Well, actually, that's not entirely true. It's a raw-shooting compact camera that's trying to make its way in a world of ubiquitous smart phones. There are similarly-sized but more expensive cameras that have much bigger sensors, and cheaper cameras that have similar features and more refined designs. My XQ1 was given to me as a gift, and so I've been trying to decide if, knowing what I know now, I would have bought one for myself.
The big deal about the XQ1 – its Unique Selling Feature – is that it's the cheapest and smallest camera with an X-Trans sensor. This is the same 2/3 size as the X20/X30 series, not the bigger 1.5x unit that goes in the X100 and X- cameras, but it's still a bit bigger than the ones that Canon or Panasonic use in their point and shoots. While I'm not convinced that size actually matters at this scale, the XQ1 does produce good images with lots of detail.
The main competition for any compact camera is the smart phone. This is an easy image quality comparison to make: the XQ1 beats my iPhone 5S quite handily. The XQ1 has wifi connectivity, so I've been using it for many of my social media endeavours. There's a distinct quality advantage even after the reduced-size 3MP images have been edited and fed through the spaghetti-shredder of online recompression and transmission. And that's even before things that used to be a photographic staple, like zoom lenses and low-light ability, come into consideration.

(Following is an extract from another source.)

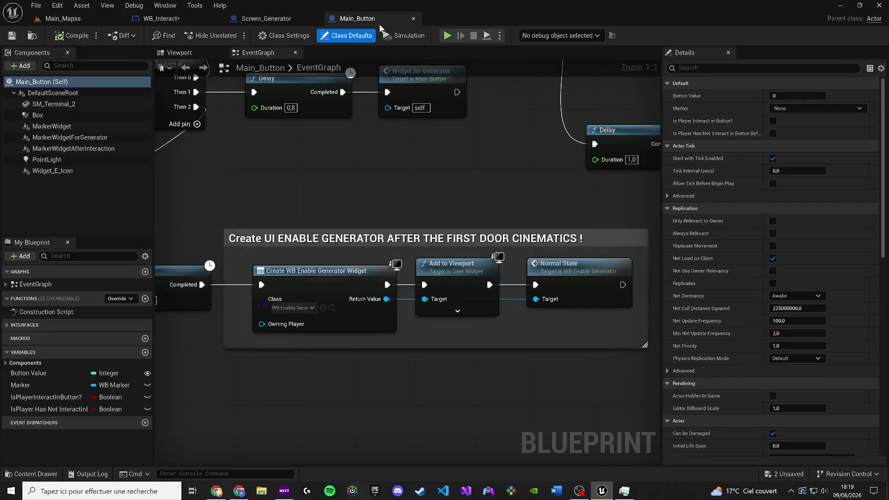
{"action": "left_click", "coordinate": [266, 22]}
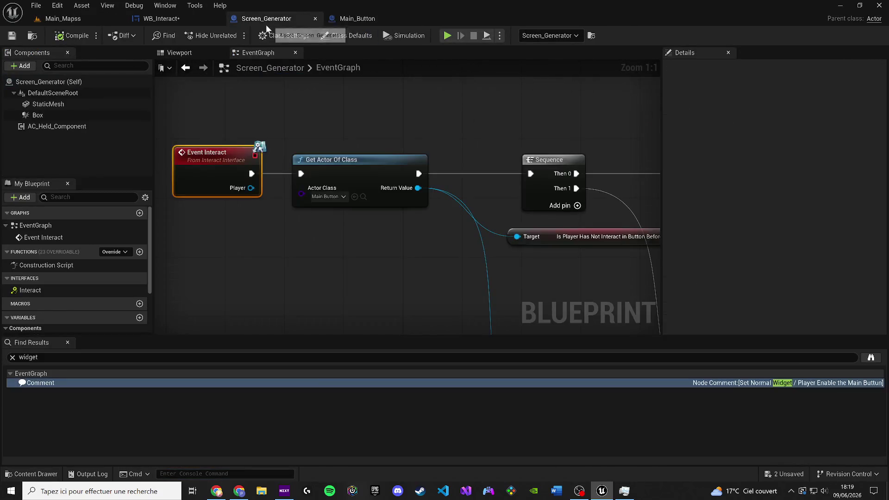
{"action": "left_click", "coordinate": [409, 20]}
{"action": "left_click", "coordinate": [413, 18]}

I suppose others might choose it for art-making, but I use the XQ1 almost exclusively for impromptu and record-keeping photos. Snapshots, twitter-fodder, chance encounters with mayoral candidates, and so on. It's nice to have a small and good camera for this, especially since it has a decent zoom lens. That lens, and the wifi connection, is why the XQ1 is the camera that I usually carry each day.

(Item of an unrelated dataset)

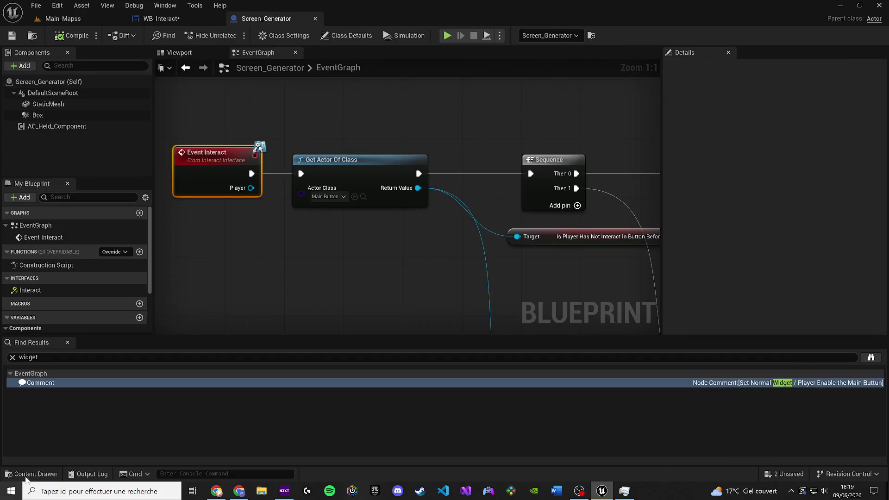
{"action": "left_click", "coordinate": [173, 19]}
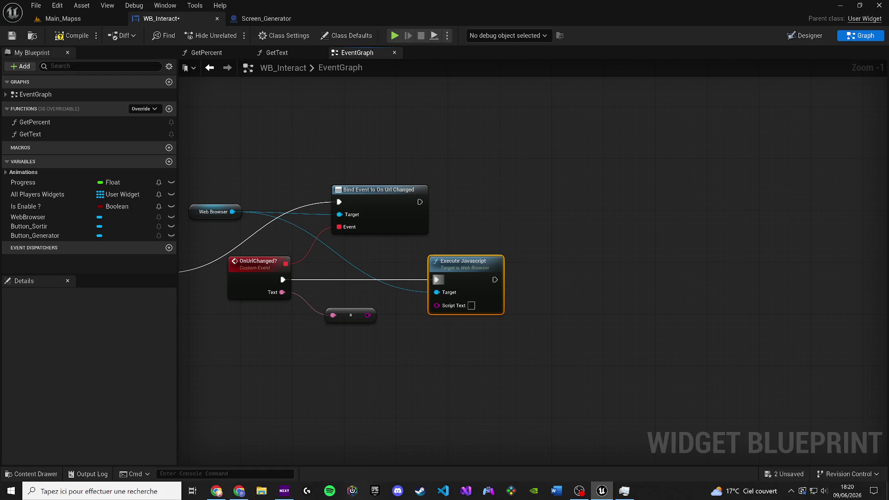
{"action": "left_click", "coordinate": [216, 490]}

A little-known fact is that "WiFi" is actually short for "well, iffy". Linking the camera to a phone or tablet means going into playback mode, turning on wifi on the camera, selecting the camera wifi network on the phone, launching the Fuji app on the phone and hitting 'connect'. With luck the camera hasn't timed out, or had a button hit that would turn off its wifi broadcast and needed the whole routine to restart.
Once the iffy connection is made then the rest goes fairly easily. I prefer to just use the Fujifim "PhotoReceiver" app that has the camera choose which images to send, since the camera's LCD provides a bigger preview of the images to transfer. It means a bit more juggling devices than using the app that allows the phone/tablet to browse the images that are on the camera, but it's easier overall.
But of course using the XQ1 isn't as fast or easy as just using a phone to take a photo – and yes, I'm of an age where that still seems like an odd thing to say. My phone is always closer to hand, and I can have its camera up and running before the XQ1 powers on. So there's always a decision to make, to decide if it's worth using the bigger camera, but that's always the way.
I don't really have much to complain about with the XQ1, which is a little odd for me. I wish that it had a dual-axis level instead of single, and that the mode dial was firmer, since it tends to move all on its own when the camera isn't being observed. But the bigger control issue is the ring around the lens. There's a slight lag and no detents, so it's necessary to pay attention to the little numbers on the screen to use it. This means that the camera always needs to be supervised and can't be used intuitively. Often that's a critical flaw, but for a simple little compact camera maybe it's not that important.
The XQ1 also doesn't have any sort of 'safety' override on its exposure controls, and it's actually fairly easy to run out of shutter speed when leaving the lens wide open in bright light. This is a camera to set in Program mode and forget about any control beyond exposure compensation.
There are some other features that are fun to have. The sweep panorama mode works well, and I like the film-effects bracketing that can mimic different black and white contrast filters. Since I only use the XQ1 in jpeg mode – my generation of Lightroom can't handle its raw files – this has turned out to be quite handy. Once I accepted the XQ1 as a happysnaps point-and-shoot this camera has turned out to be a lot of fun.
The question remains: if I wasn't given this camera, would I buy one? I'm still not sure. The XQ1 takes better photos than the Canon S100 I owned a couple of years ago, even though the Canon had the advantage of being a more mature design. So when the time comes to replace my XQ1, I'll certainly look at what Fujifilm is offering – along with whichever Canon camera happens to be current that month – because the company is certainly showing real promise. And hopefully by then they'll include a bigger battery and a stand-alone charger, because this USB-only thing is the pits.